Article 2 : Il est infligé à Mme R la sanction de l’avertissement.
Article 3 : Les conclusions de Mme B présentées en appel au titre des dispositions du I de l’article 75 de la loi n°91-647 du 10 juillet 1991 sont rejetées.
Article 4 : La présente décision sera notifiée à Mme B, à Me V, à Mme R, à Me D, à la chambre disciplinaire de première instance d’Occitanie, au conseil départemental de l’ordre des infirmiers de Haute-Garonne, au procureur de la République près le TGI de Toulouse, au directeur général de l’agence régionale de santé d’Occitanie, au Conseil national de l’ordre des infirmiers et à la ministre des solidarités et de la santé.

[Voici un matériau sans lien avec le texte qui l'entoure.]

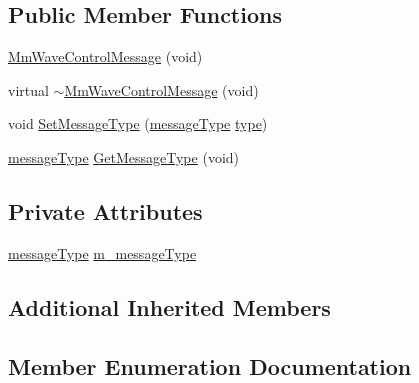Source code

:\subsection*{Public Member Functions}
\begin{DoxyCompactItemize}
\item 
\hyperlink{classns3_1_1MmWaveControlMessage_afc565a8b97fabc98125130150c19db22}{Mm\+Wave\+Control\+Message} (void)
\item 
virtual \hyperlink{classns3_1_1MmWaveControlMessage_a7587823bb128b7889df45a1f0e2cbb77}{$\sim$\+Mm\+Wave\+Control\+Message} (void)
\item 
void \hyperlink{classns3_1_1MmWaveControlMessage_a225f14e0b2e5314cd7706db55b47053d}{Set\+Message\+Type} (\hyperlink{classns3_1_1MmWaveControlMessage_afd7af53dea4ef8b652cf206acd508869}{message\+Type} \hyperlink{visualizer-ideas_8txt_add98db9e15e2a58cf2b57623e7aa893a}{type})
\item 
\hyperlink{classns3_1_1MmWaveControlMessage_afd7af53dea4ef8b652cf206acd508869}{message\+Type} \hyperlink{classns3_1_1MmWaveControlMessage_a2f2e3d9250bf001ec72aebaee055243e}{Get\+Message\+Type} (void)
\end{DoxyCompactItemize}
\subsection*{Private Attributes}
\begin{DoxyCompactItemize}
\item 
\hyperlink{classns3_1_1MmWaveControlMessage_afd7af53dea4ef8b652cf206acd508869}{message\+Type} \hyperlink{classns3_1_1MmWaveControlMessage_aa659b82e3c1515cbf69fc3358a1650c9}{m\+\_\+message\+Type}
\end{DoxyCompactItemize}
\subsection*{Additional Inherited Members}


\subsection{Member Enumeration Documentation}
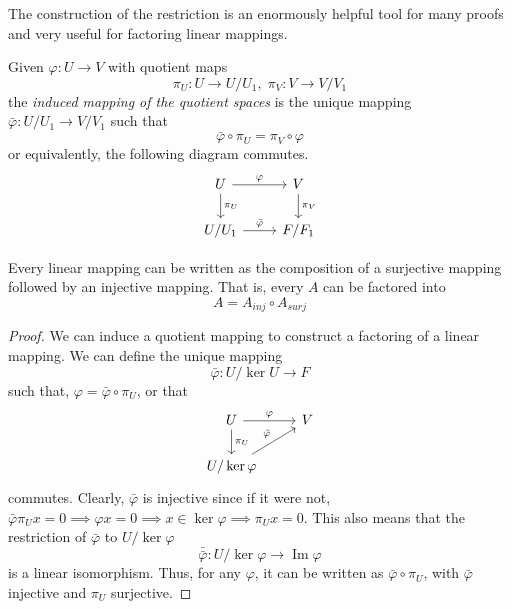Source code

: \documentclass{article}
\DeclareMathOperator{\im}{Im}
\begin{document}
    The construction of the restriction is an enormously helpful tool for many proofs and very useful for factoring linear mappings. 

    \begin{definition}
      Given $\varphi: U \longrightarrow V$ with quotient maps 
      \begin{equation}
        \pi_U: U \longrightarrow U / U_1, \; \pi_V: V \longrightarrow V / V_1
      \end{equation}
      the \textit{induced mapping of the quotient spaces} is the unique mapping $\bar{\varphi}: U/U_1 \longrightarrow V / V_1$ such that 
      \begin{equation}
        \bar{\varphi} \circ \pi_U = \pi_V \circ \varphi
      \end{equation}
      or equivalently, the following diagram commutes. 
      \[\begin{tikzcd}
          U \arrow{r}{\varphi} \arrow{d}{\pi_U} & V \arrow{d}{\pi_V}\\
          U / U_1 \arrow{r}{\bar{\varphi}} & F / F_1
      \end{tikzcd}\]
    \end{definition} 

    \begin{theorem}
      Every linear mapping can be written as the composition of a surjective mapping followed by an injective mapping. That is, every $A$ can be factored into 
      \begin{equation}
        A = A_{inj} \circ A_{surj}
      \end{equation}
    \end{theorem}
    \begin{proof}
      We can induce a quotient mapping to construct a factoring of a linear mapping. We can define the unique mapping 
      \begin{equation}
        \bar{\varphi}: U / \ker{U} \longrightarrow F
      \end{equation}
      such that, $\varphi = \bar{\varphi} \circ \pi_U$, or that 
      \[\begin{tikzcd}
           U \arrow{r}{\varphi} \arrow{d}{\pi_U} & V \\
           U / \ker{\varphi} \arrow{ru}{\bar{\varphi}}
      \end{tikzcd} \]
      commutes. Clearly, $\bar{\varphi}$ is injective since if it were not, $\bar{\varphi} \pi_U x = 0 \implies \varphi x = 0 \implies x \in \ker{\varphi} \implies \pi_U x = 0$. This also means that the restriction of $\bar{\varphi}$ to $U / \ker{\varphi}$
      \begin{equation}
        \bar{\bar{\varphi}}: U / \ker{\varphi} \longrightarrow \im{\varphi}
      \end{equation}
      is a linear isomorphism. Thus, for any $\varphi$, it can be written as $\bar{\varphi} \circ \pi_U$, with $\bar{\varphi}$ injective and $\pi_U$ surjective. 
    \end{proof}
\end{document}
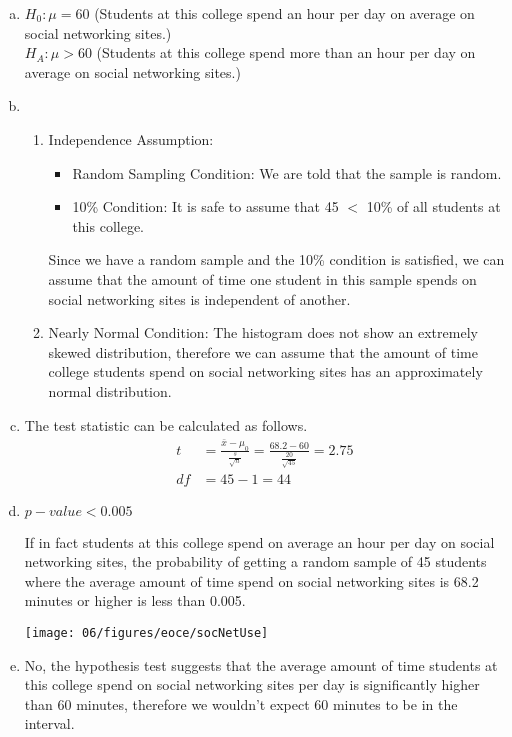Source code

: {
\begin{enumerate}[(a)]
\setlength{\itemsep}{0mm}
\item $H_0: \mu = 60$ (Students at this college spend an hour per day on average on social networking sites.) \\
$H_A: \mu > 60$ (Students at this college spend more than an hour per day on average on social networking sites.)
\item 
\begin{enumerate}[1.]
\item Independence Assumption: 
\begin{itemize}
\item Random Sampling Condition: We are told that the sample is random.
\item 10\% Condition: It is safe to assume that 45 $<$ 10\% of all students at this college.
\end{itemize}
Since we have a random sample and the 10\% condition is satisfied, we can assume that the amount of time one student in this sample spends on social networking sites is independent of another.
\item Nearly Normal Condition: The histogram does not show an extremely skewed distribution, therefore we can assume that the amount of time college students spend on social networking sites has an approximately normal distribution.
\end{enumerate}
\item The test statistic can be calculated as follows.
\begin{align*}
t &= \frac{\bar{x} - \mu_0}{\frac{s}{\sqrt{n}}} = \frac{68.2 - 60}{\frac{20}{\sqrt{45}}} = 2.75\\
df &= 45 - 1 = 44
\end{align*}
\item $p-value < 0.005$ \\
\begin{minipage}[c]{0.5\textwidth}
If in fact students at this college spend on average an hour per day on social networking sites, the probability of getting a random sample of 45 students where the average amount of time spend on social networking sites is 68.2 minutes or higher is less than 0.005.
\end{minipage}
\begin{minipage}[c]{0.5\textwidth}
\begin{center}
\texttt{[image: 06/figures/eoce/socNetUse]}
\end{center}
\end{minipage}
\item No, the hypothesis test suggests that the average amount of time students at this college spend on social networking sites per day is significantly higher than 60 minutes, therefore we wouldn't expect 60 minutes to be in the interval.
\end{enumerate}
}\label{socNetUse}

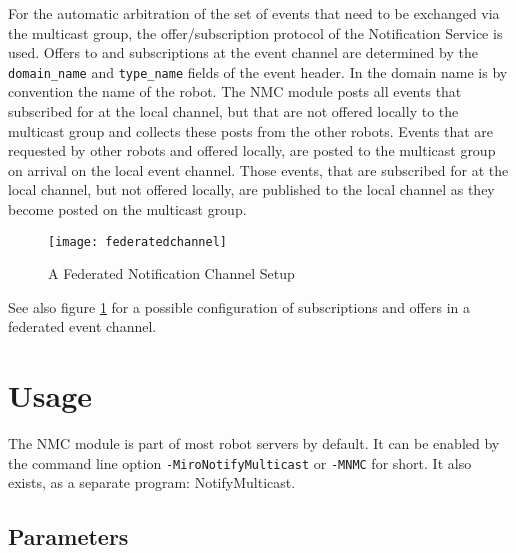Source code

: For the automatic arbitration of the set of events that need to be
exchanged via the multicast group, the offer/subscription protocol of
the Notification Service is used. Offers to and subscriptions at the
event channel are determined by the \texttt{domain\_name} and
\texttt{type\_name} fields of the event header. In \miro the domain
name is by convention the name of the robot. The NMC module
posts all events that subscribed for at the local channel, but that
are not offered locally to the multicast group and collects these
posts from the other robots. Events that are requested by other
robots and offered locally, are posted to the multicast group on arrival
on the local event channel. Those events, that are subscribed for at
the local channel, but not offered locally, are published to the local
channel as they become posted on the multicast group.

\begin{figure}
\begin{center}
\texttt{[image: federatedchannel]}
\caption{\label{fig:federated_channel}
A Federated Notification Channel Setup}
\end{center}

\end{figure}

See also figure \ref{fig:federated_channel} for a possible
configuration of subscriptions and offers in a federated event channel.

\section{Usage}

The NMC module is part of most robot servers by default. It can be
enabled by the command line option \texttt{-MiroNotifyMulticast} or
\texttt{-MNMC} for short. It also exists, as a separate program:
NotifyMulticast.

\subsection{Parameters}

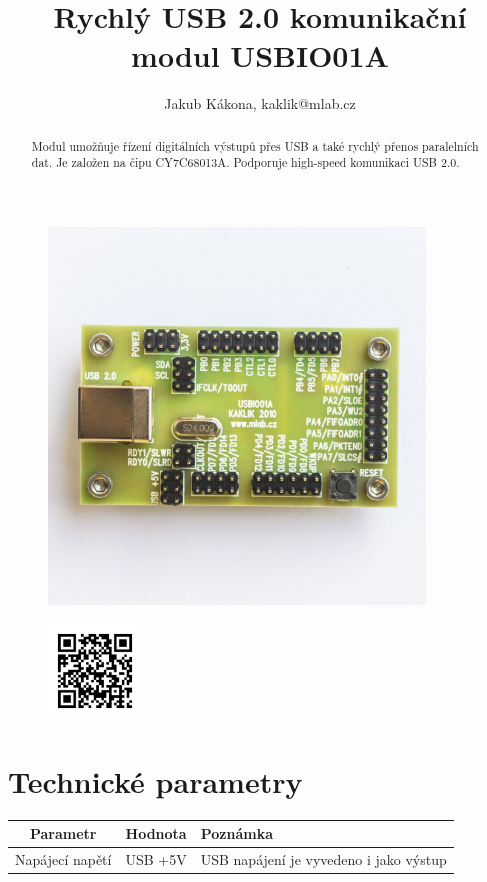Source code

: \documentclass[12pt,a4paper,oneside]{article}
\begin{document}
\title{Rychlý USB 2.0 komunikační modul USBIO01A}
\author{Jakub Kákona, kaklik@mlab.cz}
\maketitle

\thispagestyle{empty}
\begin{abstract}
Modul umožňuje řízení digitálních výstupů přes USB a také rychlý přenos paralelních dat. Je založen na čipu CY7C68013A. Podporuje high-speed komunikaci USB 2.0.
\end{abstract}

\begin{figure} [htbp]
\begin{center}
\includegraphics [width=100mm] {./img/USBIO01A_Top_Big.jpg} 
\end{center}
\end{figure}

\begin{figure} [b]
\includegraphics [width=25mm] {./img/USBIO01A_QRcode.png} 
\end{figure}

\newpage
\tableofcontents

\section{Technické parametry}
\begin{table}[htbp]
\begin{center}
\begin{tabular}{|c|c|p{4.7cm}|}
\hline
Parametr & Hodnota & Poznámka \\
\hline
Napájecí napětí & USB +5V &  USB napájení je vyvedeno i jako výstup \\ 
\hline
\end{tabular}
\end{center}
\end{table}
\end{document}
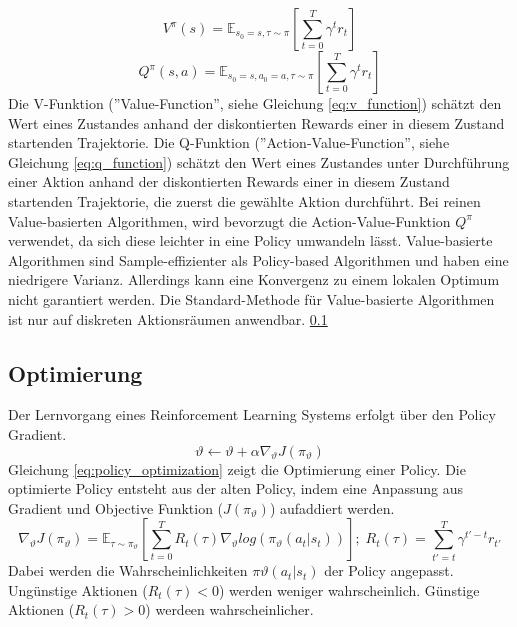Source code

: \begin{equation}
    V^\pi (s)=\mathbb{E}_{s_0=s, \tau \sim \pi} \left[ \sum_{t=0}^T \gamma^t r_t \right]
    \label{eq:v_function}
\end{equation}
\begin{equation}
    Q^\pi (s,a) = \mathbb{E}_{s_0=s,a_0=a,\tau\sim\pi} \left[ \sum_{t=0}^T \gamma^t r_t\right]
    \label{eq:q_function}
\end{equation}
Die V-Funktion (''Value-Function'', siehe Gleichung \ref{eq:v_function}) schätzt den Wert eines Zustandes anhand der diskontierten Rewards einer in diesem Zustand startenden Trajektorie. 
Die Q-Funktion (''Action-Value-Function'', siehe Gleichung \ref{eq:q_function}) schätzt den Wert eines Zustandes unter Durchführung einer Aktion anhand der diskontierten Rewards einer in diesem Zustand startenden Trajektorie, die zuerst die gewählte Aktion durchführt. 
Bei reinen Value-basierten Algorithmen, wird bevorzugt die Action-Value-Funktion $Q^\pi$ verwendet, da sich diese leichter in eine Policy umwandeln lässt. 
Value-basierte Algorithmen sind Sample-effizienter als Policy-based Algorithmen und haben eine niedrigere Varianz. Allerdings kann eine Konvergenz zu einem lokalen Optimum nicht garantiert werden. Die Standard-Methode für Value-basierte Algorithmen ist nur auf diskreten Aktionsräumen anwendbar. \ref{}

\subsection{Optimierung}
Der Lernvorgang eines Reinforcement Learning Systems erfolgt über den Policy Gradient.
\begin{equation}
    \vartheta \leftarrow \vartheta + \alpha \nabla_\vartheta J(\pi_\vartheta)
    \label{eq:policy_optimization}
\end{equation}
Gleichung \ref{eq:policy_optimization} zeigt die Optimierung einer Policy. Die optimierte Policy entsteht aus der alten Policy, indem eine Anpassung aus Gradient und Objective Funktion ($J(\pi_\vartheta)$) aufaddiert werden.
\begin{equation}
    \nabla_\vartheta J(\pi_\vartheta) = \mathbb{E}_{\tau\sim\pi_\vartheta} \left[ \sum_{t=0}^T R_t(\tau) \nabla_\vartheta log(\pi_\vartheta(a_t\vert s_t))\right]
    ;\; R_t(\tau) = \sum_{t'=t}^T \gamma^{t'-t} r_{t'}
    \label{eq:gradient_objective_function}
\end{equation}
Dabei werden die Wahrscheinlichkeiten $\pi\vartheta(a_t\vert s_t)$ der Policy angepasst. Ungünstige Aktionen ($R_t(\tau) < 0$) werden weniger wahrscheinlich. Günstige Aktionen ($R_t(\tau) > 0$) werdeen wahrscheinlicher.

Ainsi fait et délibéré par Monsieur Christophe EOCHE-DUVAL, Conseiller d’Etat, président,
M. X Y, M. AA AB, Mme AC AD, M. Jérôme FOLLIER, assesseurs.
Fait à Paris, le 20 janvier 2020
Le Conseiller d’Etat
Président de la chambre
disciplinaire nationale
Christophe EOCHE-DUVAL
La greffière
Cindy SOLBIAC
La République française mandate et ordonne au ministre chargé de la santé, en ce qui le concerne, et à tous huissiers en ce requis, en ce qui concerne les voies de droit commun contre les parties privées, de pourvoir à l’exécution de la présente décision.